Vera Lúcia: PSTU no governo estatizará as 100 maiores empresas do Brasil sem indenização

Medida incluirá bancos, agronegócio e empresas privadas de saúde e habitação, afirma candidata à Presidência pelo partido; veja vídeo na íntegra

www.brasil247.com - Candidata à presidência da república pelo PSTU, Vera Lúcia Salgado
Candidata à presidência da república pelo PSTU, Vera Lúcia Salgado (Foto: Gustavo Conde)


Por Pedro Alexandre Sanches, do Opera Mundi - Candidata à Presidência do Brasil pelo Partido Socialista dos Trabalhadores Unificado (PSTU), a cientista social pernambucana Vera Lúcia promete que estatizará, sem conceder indenizações, as 100 maiores empresas do Brasil, incluindo bancos, agronegócio e grandes redes privadas de saúde e habitação.

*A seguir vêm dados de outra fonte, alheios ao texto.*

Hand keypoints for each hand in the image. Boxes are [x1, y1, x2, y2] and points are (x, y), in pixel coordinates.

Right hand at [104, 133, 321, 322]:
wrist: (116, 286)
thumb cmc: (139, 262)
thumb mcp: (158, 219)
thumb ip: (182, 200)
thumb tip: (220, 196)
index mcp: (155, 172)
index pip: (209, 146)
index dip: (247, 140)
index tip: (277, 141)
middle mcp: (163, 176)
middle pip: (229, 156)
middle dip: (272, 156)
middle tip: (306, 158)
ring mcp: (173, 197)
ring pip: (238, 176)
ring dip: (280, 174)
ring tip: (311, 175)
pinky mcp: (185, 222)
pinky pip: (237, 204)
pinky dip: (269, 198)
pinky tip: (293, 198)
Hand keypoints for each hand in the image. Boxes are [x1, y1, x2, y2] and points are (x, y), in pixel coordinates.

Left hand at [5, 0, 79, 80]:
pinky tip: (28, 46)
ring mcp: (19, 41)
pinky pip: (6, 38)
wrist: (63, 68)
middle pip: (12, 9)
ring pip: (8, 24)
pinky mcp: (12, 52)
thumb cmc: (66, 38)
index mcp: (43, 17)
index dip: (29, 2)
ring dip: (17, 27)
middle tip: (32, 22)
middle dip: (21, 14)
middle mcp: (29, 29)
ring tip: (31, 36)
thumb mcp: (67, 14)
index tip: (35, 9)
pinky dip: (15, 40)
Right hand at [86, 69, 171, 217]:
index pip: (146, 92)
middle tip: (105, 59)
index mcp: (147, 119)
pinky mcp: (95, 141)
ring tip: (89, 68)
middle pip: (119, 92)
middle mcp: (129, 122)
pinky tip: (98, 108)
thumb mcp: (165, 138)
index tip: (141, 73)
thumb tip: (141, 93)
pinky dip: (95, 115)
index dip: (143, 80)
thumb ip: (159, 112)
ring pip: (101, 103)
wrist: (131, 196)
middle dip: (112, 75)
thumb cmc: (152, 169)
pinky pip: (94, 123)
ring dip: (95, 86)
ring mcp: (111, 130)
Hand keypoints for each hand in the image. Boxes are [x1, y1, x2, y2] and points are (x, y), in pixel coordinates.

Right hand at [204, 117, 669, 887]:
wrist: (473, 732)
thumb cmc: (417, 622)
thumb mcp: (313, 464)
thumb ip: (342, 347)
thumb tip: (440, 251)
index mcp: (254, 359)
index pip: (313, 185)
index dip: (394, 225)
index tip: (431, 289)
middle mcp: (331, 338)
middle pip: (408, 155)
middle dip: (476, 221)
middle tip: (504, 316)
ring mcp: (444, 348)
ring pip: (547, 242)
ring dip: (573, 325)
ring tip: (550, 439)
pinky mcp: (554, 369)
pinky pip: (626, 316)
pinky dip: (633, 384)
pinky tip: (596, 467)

A medida incidirá também sobre portos, aeroportos, rodovias, ferrovias e empresas de água e saneamento. 

Em entrevista ao jornalista Breno Altman no 20 MINUTOS desta sexta-feira (23/09), a postulante afirmou que a reparação histórica das populações originárias e afrodescendentes se dará pela devolução de terras indígenas e pela titulação de territórios quilombolas. “A gente agradece muito as cotas, mas queremos mais”, diz.

Ela justifica a não-indenização de empresas capitalistas: “eles já lucraram demais. Não tem por que indenizar esse povo. Você traz uma empresa para explorar trabalhador aqui, pagar salário miserável, depois ela vai embora e não paga nada. Vamos estatizar e indenizar? Não, ela já está indenizada. Não vai morrer de fome, não vai nem ficar pobre”. 

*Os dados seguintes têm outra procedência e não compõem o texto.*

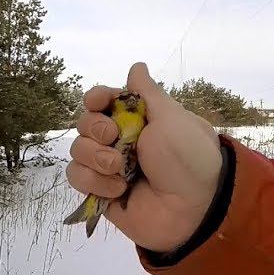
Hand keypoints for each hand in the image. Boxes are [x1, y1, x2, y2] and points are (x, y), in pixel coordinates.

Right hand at [66, 62, 223, 252]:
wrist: (195, 208)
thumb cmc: (188, 156)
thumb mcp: (171, 117)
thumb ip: (147, 92)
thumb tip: (137, 67)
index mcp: (138, 119)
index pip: (102, 101)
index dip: (96, 99)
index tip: (98, 102)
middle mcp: (121, 141)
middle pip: (85, 124)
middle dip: (95, 128)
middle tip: (115, 137)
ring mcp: (110, 169)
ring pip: (78, 151)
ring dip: (95, 157)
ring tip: (120, 169)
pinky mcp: (102, 194)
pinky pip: (78, 178)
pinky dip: (94, 181)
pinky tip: (119, 190)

Entre as medidas emergenciais prioritárias, caso eleita, inclui ainda dobrar o salário mínimo, revogar as reformas trabalhista e previdenciária, estimular a organização da classe trabalhadora, interromper o pagamento da dívida pública e destinar os recursos aos trabalhadores desempregados. 

“A dívida não vai mais para cinco bancos, como disse Paulo Guedes, numa crise de sinceridade, naquela fatídica reunião ministerial”, apontou. Os ministros de Estado, segundo sua proposta, passariam a ser eleitos de forma direta, por meio de conselhos populares.

Questionada por Altman sobre a inexistência de unidade eleitoral entre os partidos da esquerda revolucionária, Lúcia afirmou que a atuação conjunta deve acontecer nas ruas, e não nas candidaturas para cargos públicos. “Somos campeões em fazer unidade de ação nas manifestações, durante toda nossa existência. As mais recentes têm sido para botar para fora Bolsonaro, mas também o vice-presidente, Hamilton Mourão. Somos diferentes até nisso", disse.

Em anos recentes, o PSTU foi criticado por defender nas ruas a deposição da presidente Dilma Rousseff ao lado de setores de direita, com a diferença de que reivindicava também a queda do vice-presidente Michel Temer. Hoje, o partido se contrapõe à frente ampla organizada em torno da candidatura de Luiz Inácio Lula da Silva, por se tratar de “um projeto rebaixado e alinhado com a direita e o 'centrão'”, nas palavras da candidata.

Lúcia argumenta que todas as instituições do Estado continuaram funcionando depois da saída de Dilma e assim seguem até hoje. “Bolsonaro tem o sonho de fechar o regime, mas ainda não fechou. Não houve mudança nos pilares que constituem o Estado democrático. As liberdades democráticas que existiam continuam existindo", defendeu.

Também controversas foram as posições do PSTU frente à Operação Lava Jato e à prisão de Lula, que inviabilizaram presença do ex-presidente na disputa presidencial em 2018. “Pode-se dizer que o julgamento foi parcial, mas não dá para dizer que não houve corrupção. Dizíamos que não confiávamos naquela operação, porque também não confiamos na própria Justiça”, diz, negando adesão ao processo conduzido pelo juiz Sergio Moro. 

Segundo ela, o PSTU desejava que Lula e Dilma fossem julgados pelas ruas. “Quem quis ser julgado pela Justiça foi o próprio Lula. Ele nunca chamou as ruas. Ele optou, e o problema é nosso, do PSTU? Como se justifica que os que votaram pela queda de Dilma estão abraçados hoje a Lula?”, questiona. 

A candidata não revela qual o rumo que o PSTU tomará num eventual segundo turno, mas afirma que, após o primeiro turno, a legenda dirá qual é sua posição e sustentará o porquê da posição, seja ela qual for.